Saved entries
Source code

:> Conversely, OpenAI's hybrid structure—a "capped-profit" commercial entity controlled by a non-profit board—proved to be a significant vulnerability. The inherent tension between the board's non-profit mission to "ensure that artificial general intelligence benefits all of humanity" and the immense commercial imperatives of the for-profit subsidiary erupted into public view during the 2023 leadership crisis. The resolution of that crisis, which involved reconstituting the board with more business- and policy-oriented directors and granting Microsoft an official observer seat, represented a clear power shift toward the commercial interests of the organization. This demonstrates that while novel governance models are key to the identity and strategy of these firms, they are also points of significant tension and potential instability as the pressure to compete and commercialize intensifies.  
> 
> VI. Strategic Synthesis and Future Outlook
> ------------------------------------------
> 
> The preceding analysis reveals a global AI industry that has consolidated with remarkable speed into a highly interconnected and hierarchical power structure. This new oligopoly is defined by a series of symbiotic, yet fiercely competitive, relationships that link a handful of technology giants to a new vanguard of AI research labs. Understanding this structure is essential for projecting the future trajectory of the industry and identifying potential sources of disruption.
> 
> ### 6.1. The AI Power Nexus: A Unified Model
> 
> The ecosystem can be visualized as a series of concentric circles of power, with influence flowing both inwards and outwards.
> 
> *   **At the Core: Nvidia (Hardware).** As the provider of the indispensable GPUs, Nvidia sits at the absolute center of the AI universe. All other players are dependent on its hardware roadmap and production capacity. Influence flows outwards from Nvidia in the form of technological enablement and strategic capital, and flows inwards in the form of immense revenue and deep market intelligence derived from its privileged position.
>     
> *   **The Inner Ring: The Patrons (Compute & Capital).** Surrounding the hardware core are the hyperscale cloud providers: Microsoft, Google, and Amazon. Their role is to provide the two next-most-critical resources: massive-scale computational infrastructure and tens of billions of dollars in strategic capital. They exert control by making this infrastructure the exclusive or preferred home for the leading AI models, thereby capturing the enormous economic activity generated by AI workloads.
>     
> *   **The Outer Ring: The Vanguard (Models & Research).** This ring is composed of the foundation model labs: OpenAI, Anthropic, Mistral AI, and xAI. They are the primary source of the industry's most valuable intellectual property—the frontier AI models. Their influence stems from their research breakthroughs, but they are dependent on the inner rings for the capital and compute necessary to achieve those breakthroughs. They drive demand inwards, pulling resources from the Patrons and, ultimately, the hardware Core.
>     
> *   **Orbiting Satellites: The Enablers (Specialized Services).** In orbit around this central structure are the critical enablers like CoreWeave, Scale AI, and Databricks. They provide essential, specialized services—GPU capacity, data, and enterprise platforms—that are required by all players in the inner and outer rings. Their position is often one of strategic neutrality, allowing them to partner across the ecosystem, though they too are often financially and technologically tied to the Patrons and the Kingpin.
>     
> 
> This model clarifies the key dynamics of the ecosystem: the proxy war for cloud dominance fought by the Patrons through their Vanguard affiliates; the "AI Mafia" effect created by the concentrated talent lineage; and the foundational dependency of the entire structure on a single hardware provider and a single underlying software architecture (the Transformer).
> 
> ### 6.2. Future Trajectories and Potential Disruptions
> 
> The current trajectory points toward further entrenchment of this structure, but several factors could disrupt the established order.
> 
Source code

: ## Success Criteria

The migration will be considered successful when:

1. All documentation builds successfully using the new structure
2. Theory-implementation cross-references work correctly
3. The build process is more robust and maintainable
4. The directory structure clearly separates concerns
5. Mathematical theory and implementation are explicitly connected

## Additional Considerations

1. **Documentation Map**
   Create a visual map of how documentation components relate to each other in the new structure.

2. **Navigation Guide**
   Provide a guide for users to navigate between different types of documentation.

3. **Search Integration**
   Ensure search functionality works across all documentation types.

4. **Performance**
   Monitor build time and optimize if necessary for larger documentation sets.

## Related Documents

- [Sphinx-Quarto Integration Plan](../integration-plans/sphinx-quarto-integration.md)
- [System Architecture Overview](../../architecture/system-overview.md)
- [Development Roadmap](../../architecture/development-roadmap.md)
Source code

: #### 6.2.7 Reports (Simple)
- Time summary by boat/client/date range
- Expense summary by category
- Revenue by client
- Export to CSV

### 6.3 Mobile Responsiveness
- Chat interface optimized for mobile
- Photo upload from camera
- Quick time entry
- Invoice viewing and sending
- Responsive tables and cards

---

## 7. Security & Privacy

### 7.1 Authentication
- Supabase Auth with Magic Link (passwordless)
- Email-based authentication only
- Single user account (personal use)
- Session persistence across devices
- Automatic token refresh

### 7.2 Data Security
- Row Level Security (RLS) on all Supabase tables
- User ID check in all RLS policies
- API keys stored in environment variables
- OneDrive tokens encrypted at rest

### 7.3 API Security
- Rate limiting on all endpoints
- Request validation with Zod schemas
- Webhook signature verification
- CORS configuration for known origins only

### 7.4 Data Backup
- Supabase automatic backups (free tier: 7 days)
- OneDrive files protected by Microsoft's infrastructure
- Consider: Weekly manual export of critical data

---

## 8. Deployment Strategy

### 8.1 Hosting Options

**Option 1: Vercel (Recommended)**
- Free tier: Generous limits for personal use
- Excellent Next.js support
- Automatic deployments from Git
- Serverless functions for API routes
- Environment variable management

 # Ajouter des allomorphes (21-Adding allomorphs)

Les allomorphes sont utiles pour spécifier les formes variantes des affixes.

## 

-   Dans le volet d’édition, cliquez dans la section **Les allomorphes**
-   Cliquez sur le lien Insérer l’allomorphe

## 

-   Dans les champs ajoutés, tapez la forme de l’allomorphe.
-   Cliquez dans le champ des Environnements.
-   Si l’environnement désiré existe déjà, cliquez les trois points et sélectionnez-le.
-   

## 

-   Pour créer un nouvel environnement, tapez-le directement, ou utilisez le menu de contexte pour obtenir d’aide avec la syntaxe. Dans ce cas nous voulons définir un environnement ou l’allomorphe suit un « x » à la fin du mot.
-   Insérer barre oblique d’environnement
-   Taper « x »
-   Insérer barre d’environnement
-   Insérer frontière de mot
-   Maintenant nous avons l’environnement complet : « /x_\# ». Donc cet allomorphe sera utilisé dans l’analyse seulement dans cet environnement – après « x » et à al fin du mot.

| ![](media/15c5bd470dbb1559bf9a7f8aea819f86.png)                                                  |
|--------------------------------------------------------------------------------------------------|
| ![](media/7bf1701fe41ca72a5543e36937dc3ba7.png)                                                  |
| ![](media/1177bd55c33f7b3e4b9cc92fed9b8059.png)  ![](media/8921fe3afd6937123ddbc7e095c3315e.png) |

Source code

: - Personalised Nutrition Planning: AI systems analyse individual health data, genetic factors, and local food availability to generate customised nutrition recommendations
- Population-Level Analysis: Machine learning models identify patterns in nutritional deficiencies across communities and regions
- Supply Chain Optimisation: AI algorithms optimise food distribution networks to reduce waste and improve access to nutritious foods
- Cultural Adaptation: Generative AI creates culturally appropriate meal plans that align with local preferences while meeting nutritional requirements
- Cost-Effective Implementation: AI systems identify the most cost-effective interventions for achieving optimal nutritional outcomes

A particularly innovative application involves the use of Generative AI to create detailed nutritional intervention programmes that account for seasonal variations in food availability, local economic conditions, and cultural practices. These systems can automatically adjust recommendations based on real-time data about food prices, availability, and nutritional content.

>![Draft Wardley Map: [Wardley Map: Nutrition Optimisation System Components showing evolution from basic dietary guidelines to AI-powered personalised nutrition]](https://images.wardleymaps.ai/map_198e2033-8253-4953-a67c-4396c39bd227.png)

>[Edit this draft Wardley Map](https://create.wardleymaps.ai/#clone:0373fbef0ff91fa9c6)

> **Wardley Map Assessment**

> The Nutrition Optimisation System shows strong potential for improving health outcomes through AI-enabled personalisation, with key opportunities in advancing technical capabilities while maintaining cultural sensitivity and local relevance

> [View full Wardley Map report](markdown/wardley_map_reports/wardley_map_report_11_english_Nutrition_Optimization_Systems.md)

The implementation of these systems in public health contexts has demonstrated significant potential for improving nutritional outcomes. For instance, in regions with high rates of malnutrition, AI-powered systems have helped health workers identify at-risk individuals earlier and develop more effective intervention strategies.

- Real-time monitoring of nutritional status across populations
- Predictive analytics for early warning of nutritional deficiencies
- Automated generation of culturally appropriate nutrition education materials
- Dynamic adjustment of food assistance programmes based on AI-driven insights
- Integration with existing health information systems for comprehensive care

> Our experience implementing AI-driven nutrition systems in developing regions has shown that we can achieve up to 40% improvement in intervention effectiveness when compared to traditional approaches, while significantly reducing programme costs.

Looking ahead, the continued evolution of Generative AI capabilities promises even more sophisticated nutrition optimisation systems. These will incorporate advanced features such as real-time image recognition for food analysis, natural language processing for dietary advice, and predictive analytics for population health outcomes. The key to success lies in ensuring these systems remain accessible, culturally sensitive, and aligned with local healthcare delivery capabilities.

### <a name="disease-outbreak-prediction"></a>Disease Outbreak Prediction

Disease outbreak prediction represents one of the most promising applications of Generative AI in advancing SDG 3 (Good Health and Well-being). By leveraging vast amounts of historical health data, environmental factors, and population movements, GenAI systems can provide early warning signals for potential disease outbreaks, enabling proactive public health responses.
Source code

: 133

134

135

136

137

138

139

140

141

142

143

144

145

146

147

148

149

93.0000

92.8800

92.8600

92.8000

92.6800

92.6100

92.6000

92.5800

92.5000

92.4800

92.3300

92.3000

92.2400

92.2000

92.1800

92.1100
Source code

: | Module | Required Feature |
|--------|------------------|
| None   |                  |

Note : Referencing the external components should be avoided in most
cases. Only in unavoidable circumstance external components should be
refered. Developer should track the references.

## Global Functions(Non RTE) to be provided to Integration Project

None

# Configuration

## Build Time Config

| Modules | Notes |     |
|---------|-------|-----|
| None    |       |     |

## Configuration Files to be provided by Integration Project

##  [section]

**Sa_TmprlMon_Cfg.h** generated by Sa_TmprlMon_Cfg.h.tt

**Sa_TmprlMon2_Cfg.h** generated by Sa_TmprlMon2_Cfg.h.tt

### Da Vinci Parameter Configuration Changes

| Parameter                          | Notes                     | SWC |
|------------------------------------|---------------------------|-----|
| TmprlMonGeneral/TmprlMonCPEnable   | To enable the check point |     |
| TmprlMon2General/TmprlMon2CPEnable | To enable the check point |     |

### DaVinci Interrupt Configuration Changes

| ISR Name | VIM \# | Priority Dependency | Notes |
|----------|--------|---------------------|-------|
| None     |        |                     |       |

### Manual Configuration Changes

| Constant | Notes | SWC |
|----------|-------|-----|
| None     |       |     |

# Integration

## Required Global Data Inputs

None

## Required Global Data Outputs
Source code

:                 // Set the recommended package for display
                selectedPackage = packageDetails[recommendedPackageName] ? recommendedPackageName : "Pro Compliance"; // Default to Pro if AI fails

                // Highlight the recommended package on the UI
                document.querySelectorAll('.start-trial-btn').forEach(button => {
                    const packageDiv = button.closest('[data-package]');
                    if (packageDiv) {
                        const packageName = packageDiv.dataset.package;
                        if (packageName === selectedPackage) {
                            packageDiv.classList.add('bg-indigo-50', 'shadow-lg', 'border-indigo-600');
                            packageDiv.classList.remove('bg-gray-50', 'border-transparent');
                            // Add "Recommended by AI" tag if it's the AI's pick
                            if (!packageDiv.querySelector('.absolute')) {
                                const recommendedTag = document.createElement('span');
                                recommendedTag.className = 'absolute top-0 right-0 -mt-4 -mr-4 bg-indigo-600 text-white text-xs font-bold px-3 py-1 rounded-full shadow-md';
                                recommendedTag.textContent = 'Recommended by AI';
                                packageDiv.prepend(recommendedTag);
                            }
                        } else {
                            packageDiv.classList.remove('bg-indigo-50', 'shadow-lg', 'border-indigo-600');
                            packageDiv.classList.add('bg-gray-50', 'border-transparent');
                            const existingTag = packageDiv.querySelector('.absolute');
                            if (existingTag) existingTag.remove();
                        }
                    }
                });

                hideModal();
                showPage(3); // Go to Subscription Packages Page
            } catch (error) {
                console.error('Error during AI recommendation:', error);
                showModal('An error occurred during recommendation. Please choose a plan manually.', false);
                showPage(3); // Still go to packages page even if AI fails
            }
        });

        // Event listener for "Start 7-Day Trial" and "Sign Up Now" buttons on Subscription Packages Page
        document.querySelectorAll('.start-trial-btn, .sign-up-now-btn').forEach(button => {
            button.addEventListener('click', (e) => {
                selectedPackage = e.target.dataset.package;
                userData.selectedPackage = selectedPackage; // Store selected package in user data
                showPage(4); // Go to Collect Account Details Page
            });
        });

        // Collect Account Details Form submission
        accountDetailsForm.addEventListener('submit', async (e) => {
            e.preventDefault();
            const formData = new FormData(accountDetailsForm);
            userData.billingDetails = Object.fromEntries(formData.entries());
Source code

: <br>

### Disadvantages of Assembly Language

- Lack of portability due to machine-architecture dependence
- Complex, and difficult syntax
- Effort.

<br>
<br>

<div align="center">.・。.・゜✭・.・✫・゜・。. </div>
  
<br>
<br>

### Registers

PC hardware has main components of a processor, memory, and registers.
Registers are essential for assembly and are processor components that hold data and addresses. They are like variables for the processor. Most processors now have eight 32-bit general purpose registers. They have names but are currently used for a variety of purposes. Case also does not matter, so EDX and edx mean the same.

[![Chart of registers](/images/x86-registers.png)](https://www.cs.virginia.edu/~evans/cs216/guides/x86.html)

### [What the task requires]
Retype the lines from the line with "### Disadvantages of Assembly Language" to the line with "### Registers", both included, without changing anything.

### [Solution to this task]
### Disadvantages of Assembly Language

- Lack of portability due to machine-architecture dependence
- Complex, and difficult syntax
- Effort.

<br>
<br>

<div align="center">.・。.・゜✭・.・✫・゜・。. </div>
  
<br>
<br>

### Registers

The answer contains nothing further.